Marguerite was far too polite to counter this in public, but I saw her lovely mouth tighten. Out of the corner of my eye, I saw, too, that Sir Anthony had stiffened slightly. But when he spoke, his tone was mild.
“She is greatly admired, isn’t she,” he said, and then continued with consummate politeness, “however, I am not quite so ready to condemn the popular taste as ‘indiscriminate’ as you are, Monsieur Valory. Surely you must agree that the ability to appeal to theater-goers of every station is a sign of the greatest artistry. It requires enormous talent to touch such a wide audience, to illuminate not only our differences but our common hopes, desires, and fears. Your wife, Monsieur Valory, is brilliant.”
Marguerite, although hardly unfamiliar with adulation, looked as if she might burst into tears of gratitude. But Théo gave Sir Anthony an insolent, disbelieving stare and then shifted his glance to me. I knew him well enough to read the silent message in his eyes: How could you have married such an insu
fferable prig? You—who were wed to my dearest friend? I could imagine only too vividly how he would pillory the baronet later on at his local brasserie, among his own circle, which until today had been mine as well.
Although I detested Théo’s gratuitous jab at his wife and although the views which Sir Anthony had expressed were precisely the ones I myself held, I found, to my acute discomfort, now that Théo had been challenged, my sympathies were entirely with the artist.
Lord Marsden had turned toward Théo.
“I am not acquainted with your work,” he said, “but Madame Br—my cousin Fleur, whose taste and judgment I respect unreservedly, tells me that it is astonishing, that it startles the eye into new ways of seeing. I have been hoping I might prevail upon you to let me see it for myself. When may I visit your studio?”
Théo flushed. Frederick and I had often begged him to let us bring Lord Marsden to his studio, and Théo had always refused, claiming that he was loath to take advantage of his friend’s success. But never had he been approached so directly. I held my breath.
“Any time you like,” responded Théo in a sullen tone. “But I warn you, I’m nothing like Brooks.”
Sir Anthony and I spent the night in his suite at the opulent Hotel Continental. I dared to hope that the web of expansive goodwill which Lord Marsden had so artfully spun around the wedding party would cling for at least a short while afterward, long enough to cocoon me through my wedding night. But among the congratulatory cards that filled our room was a note to me from Marcel Poncet telling me that he now found himself obliged to double the price of his silence.

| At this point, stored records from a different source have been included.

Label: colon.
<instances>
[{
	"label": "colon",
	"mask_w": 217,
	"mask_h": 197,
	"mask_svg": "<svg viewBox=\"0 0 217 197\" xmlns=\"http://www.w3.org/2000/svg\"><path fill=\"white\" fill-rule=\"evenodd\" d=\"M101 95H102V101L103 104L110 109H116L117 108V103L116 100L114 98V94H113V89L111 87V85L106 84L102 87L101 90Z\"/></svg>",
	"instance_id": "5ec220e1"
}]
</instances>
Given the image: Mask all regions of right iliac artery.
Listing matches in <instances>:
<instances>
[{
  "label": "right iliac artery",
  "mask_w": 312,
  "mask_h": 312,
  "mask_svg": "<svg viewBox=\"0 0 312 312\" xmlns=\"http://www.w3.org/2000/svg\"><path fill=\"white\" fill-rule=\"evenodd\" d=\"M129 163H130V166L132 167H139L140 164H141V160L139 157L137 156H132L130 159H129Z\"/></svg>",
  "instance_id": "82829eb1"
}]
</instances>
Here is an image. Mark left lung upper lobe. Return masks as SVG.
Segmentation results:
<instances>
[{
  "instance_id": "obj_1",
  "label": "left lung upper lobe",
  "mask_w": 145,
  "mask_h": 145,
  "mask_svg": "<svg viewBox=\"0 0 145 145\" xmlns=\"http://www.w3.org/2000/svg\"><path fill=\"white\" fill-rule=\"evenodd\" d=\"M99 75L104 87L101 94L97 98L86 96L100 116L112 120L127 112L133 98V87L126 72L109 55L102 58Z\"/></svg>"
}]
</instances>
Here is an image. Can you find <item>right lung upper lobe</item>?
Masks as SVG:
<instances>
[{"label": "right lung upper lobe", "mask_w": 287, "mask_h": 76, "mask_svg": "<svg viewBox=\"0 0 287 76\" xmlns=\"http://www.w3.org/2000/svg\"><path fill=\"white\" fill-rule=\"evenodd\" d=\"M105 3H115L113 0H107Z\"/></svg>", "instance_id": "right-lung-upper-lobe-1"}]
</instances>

There went my hope of being able to manage my allowance cleverly enough to avoid raising suspicion.
My spirits shriveled like leaves in November.
Until now Sir Anthony had refrained from ever seeking more than a chaste kiss or an innocent embrace. I had been grateful for this, although at the same time it had exacerbated my sense of guilt. Even passion could not drive him to throw his principles to the winds. He had always treated me like a lady.